Stereoscopic observation of simultaneous longitudinal and transverse oscillations in a single filament driven by two-sided-loop jet

Abstract

ABSTRACT We report the first observations of simultaneous large-amplitude longitudinal and transverse oscillations of a quiescent filament trigged by a two-sided-loop jet formed by the magnetic reconnection between the filament and an emerging loop in the filament channel, recorded by the Solar Dynamics Observatory and the Solar TErrestrial RElations Observatory. The north arm of the jet firstly pushed the filament mass moving northwardly along the magnetic field lines consisting of the coronal cavity, then some elevated filament mass fell back and started to oscillate longitudinally at the bottom of the cavity (i.e. the magnetic dip). The northernmost part of the filament also showed transverse oscillation simultaneously. The amplitude and period of the longitudinal (transverse) oscillation are 12.96 (2.99) Mm and 1.18 (0.33) h, respectively.
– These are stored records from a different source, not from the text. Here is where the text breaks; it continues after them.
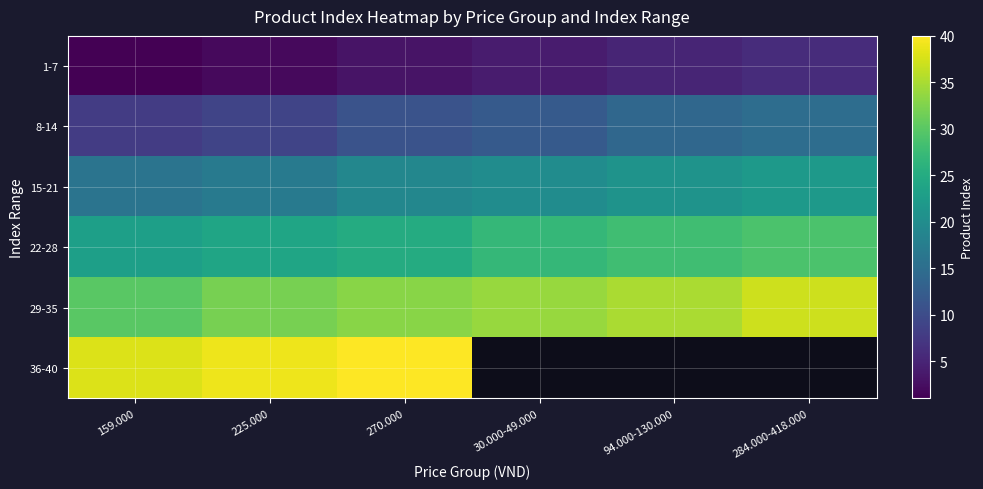

At which category is the sum across all series the highest?

270.000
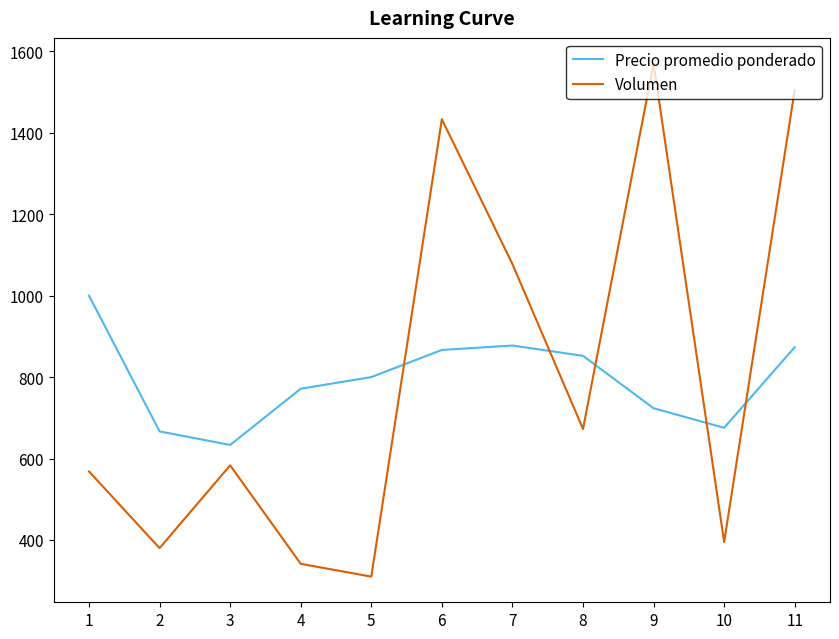

Is this an area chart (filled region under the line)?

No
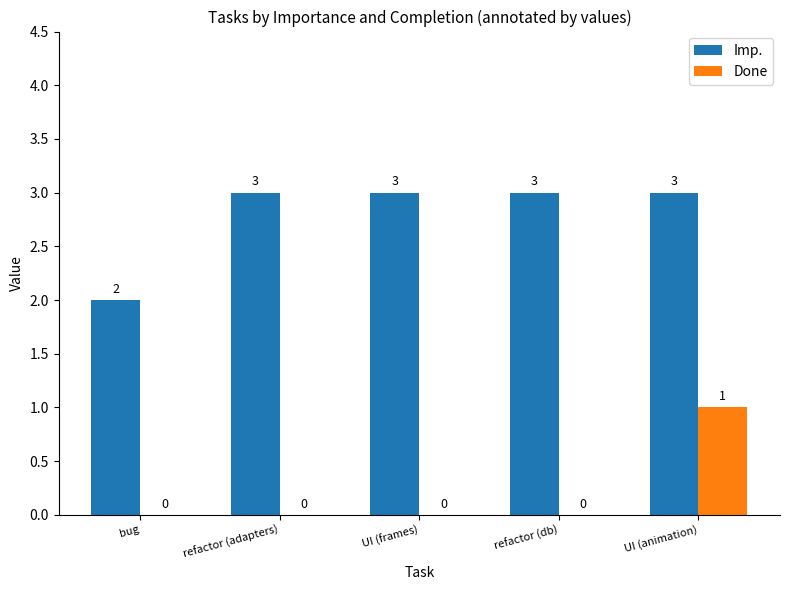

How many positive values does the Done series have?

1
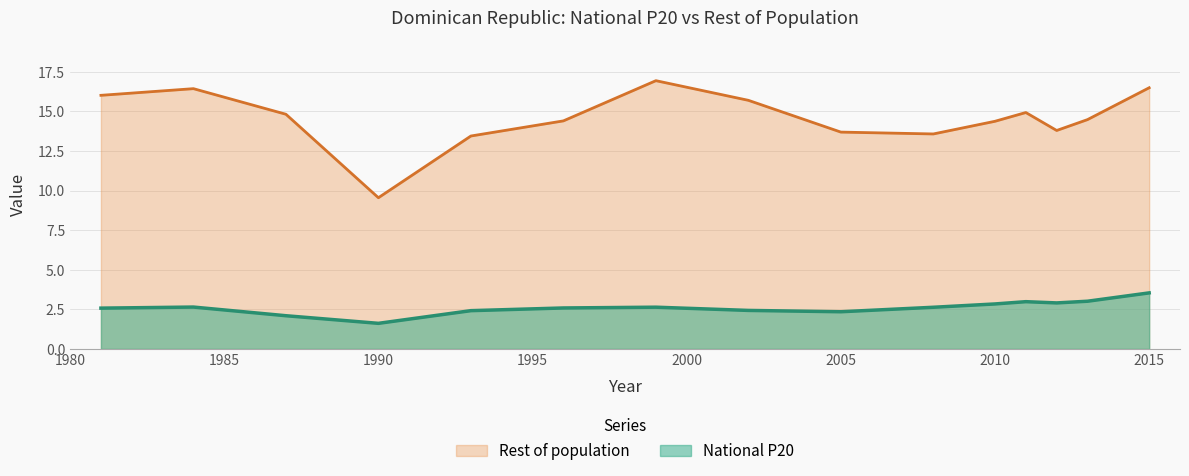

Rank the series at 1984 from lowest to highest value.

National P20, Rest of population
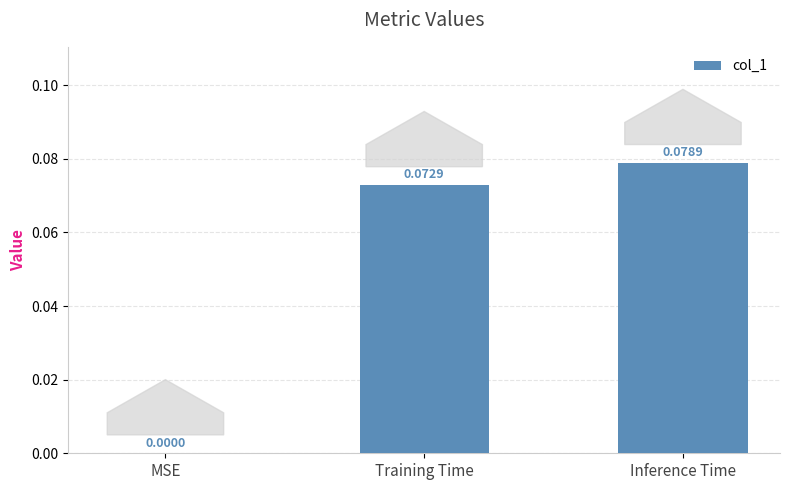

What is the change in value from MSE to Training Time?

+0.1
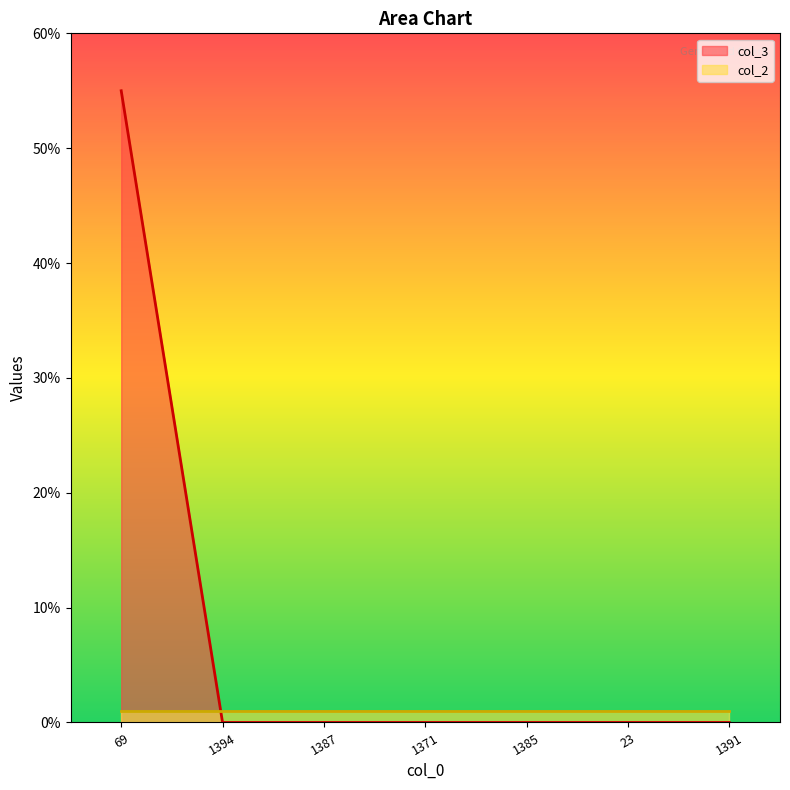

At which category does the chart reach its minimum across all series?

1394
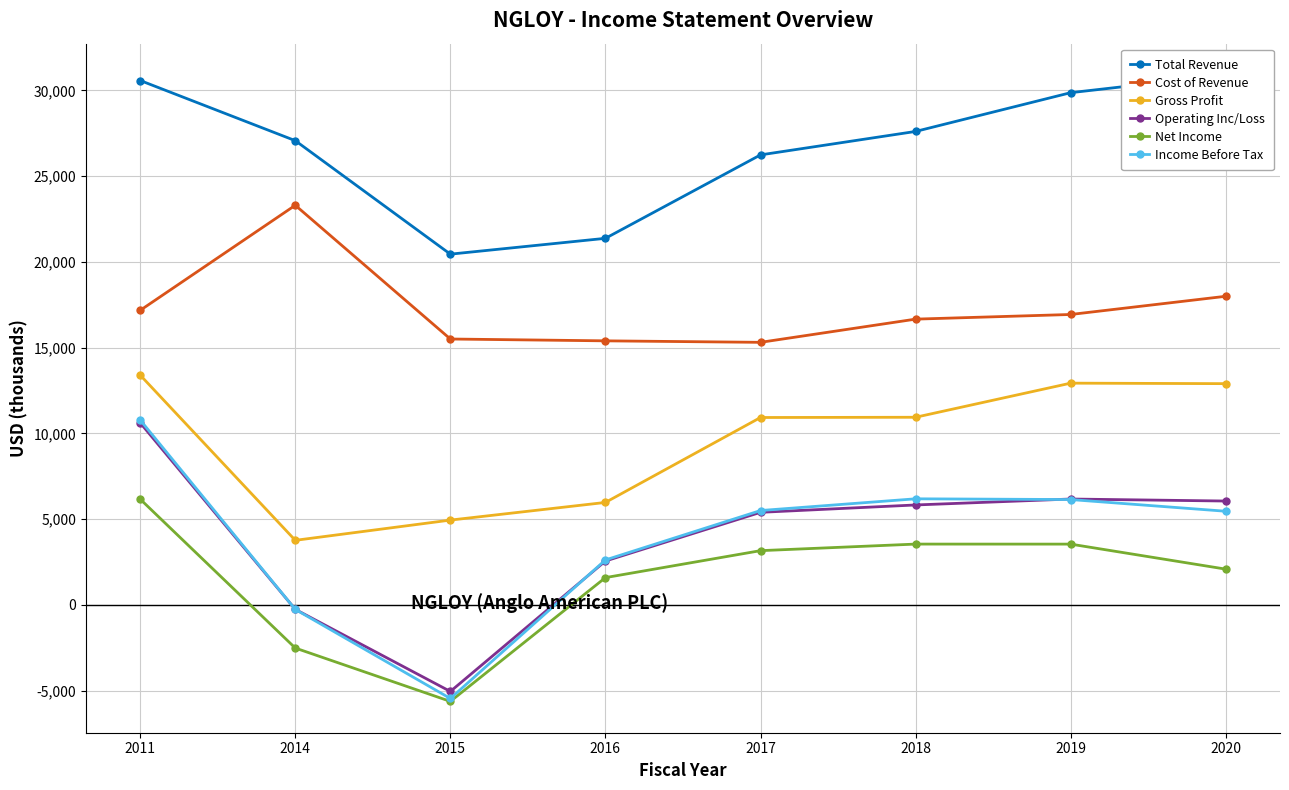

Between 2016 and 2018, which is larger?

2018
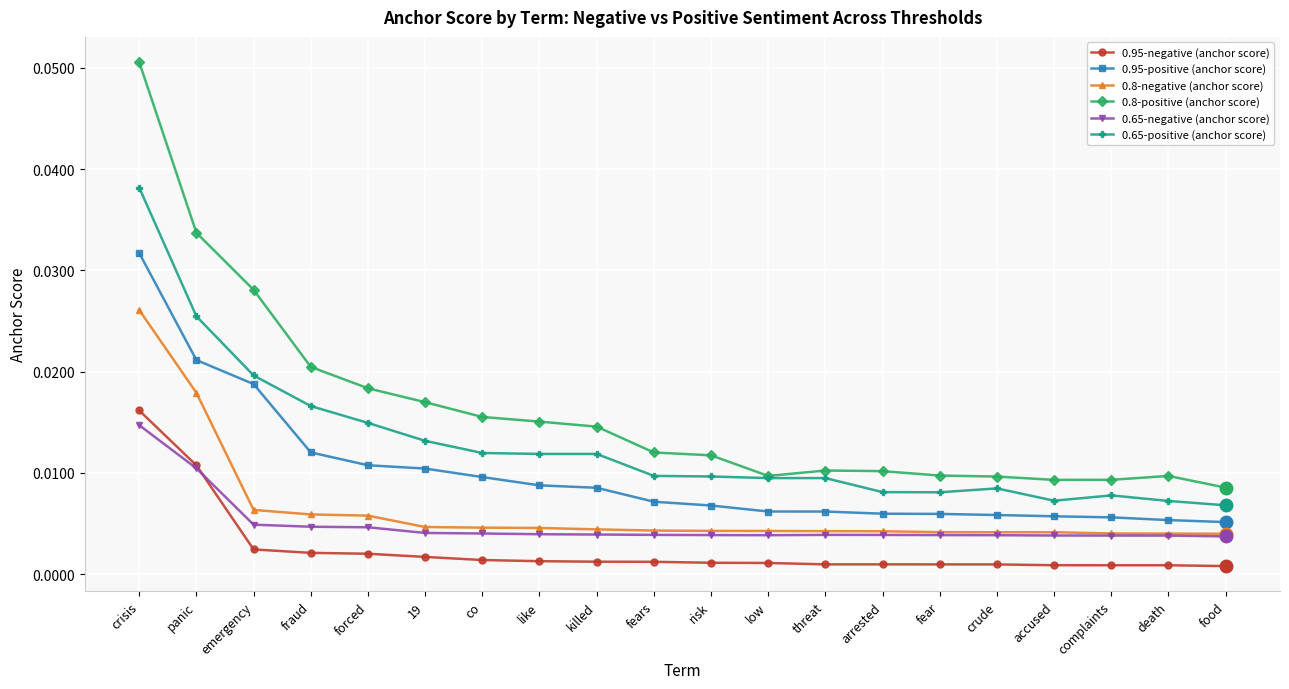

At how many categories does at least one series exceed 0?

20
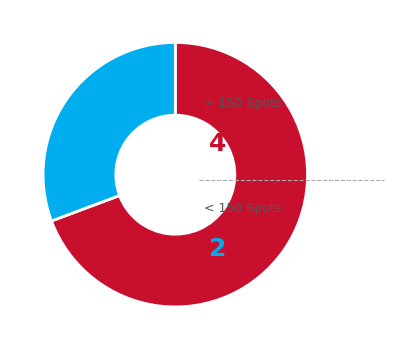

Is there a majority slice in this chart?

Yes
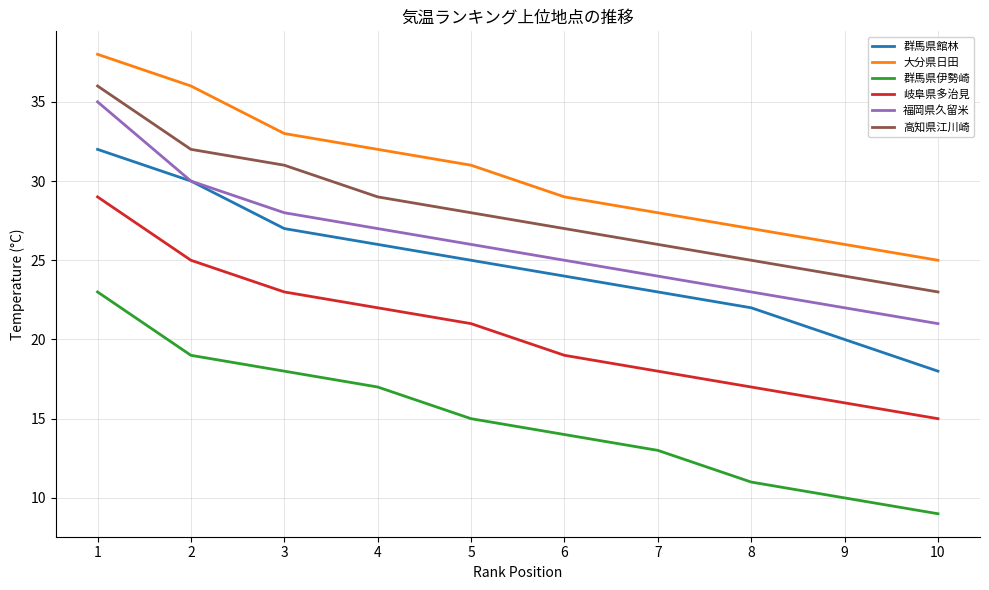

Where does the 群馬県伊勢崎 series first go above 15?

1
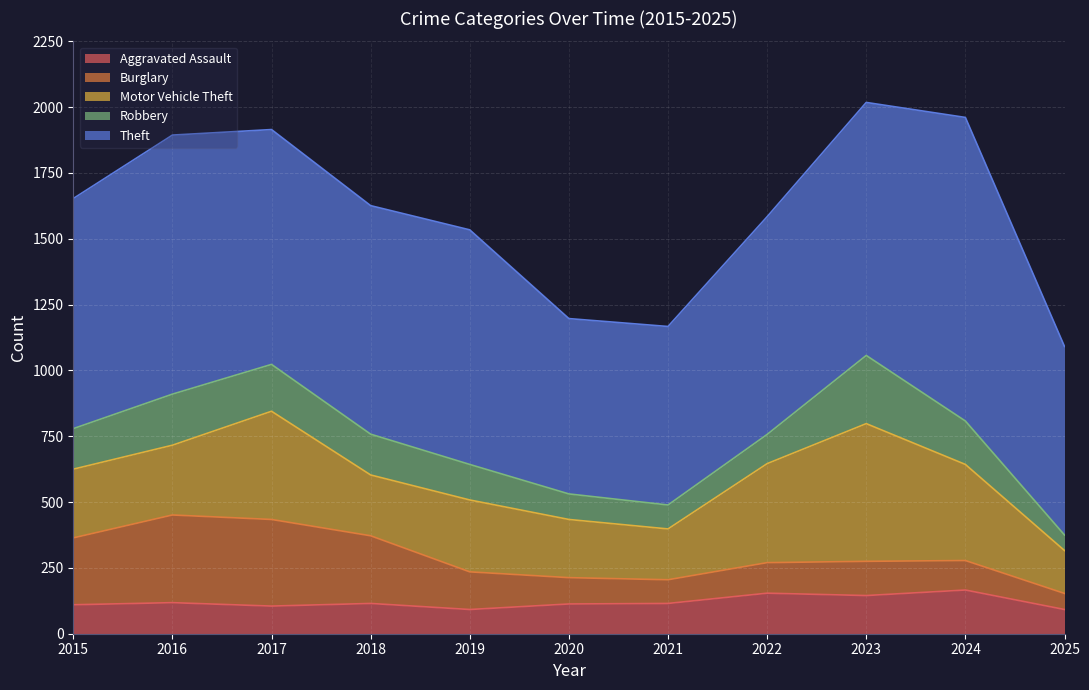

At how many categories does at least one series exceed 201?

11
By using the method of filament seismology, the radius of curvature of the magnetic dip is about 151 Mm, consistent with that obtained by the 3D reconstruction (166 Mm). Using different physical parameters of the observed longitudinal and transverse oscillations, the magnetic field strength of the filament is estimated to be about 23 and 21 Gauss, respectively. By calculating the energy of the moving filament mass, the minimum energy of the jet is estimated to be about $1.96 \times 10^{28} \operatorname{erg}$. We conclude that the newly formed jet can not only trigger simultaneous longitudinal and transverse oscillations in a single filament, but also can be used as a seismology tool for diagnosing filament information, such as the magnetic structure, magnetic field strength, and magnetic twists.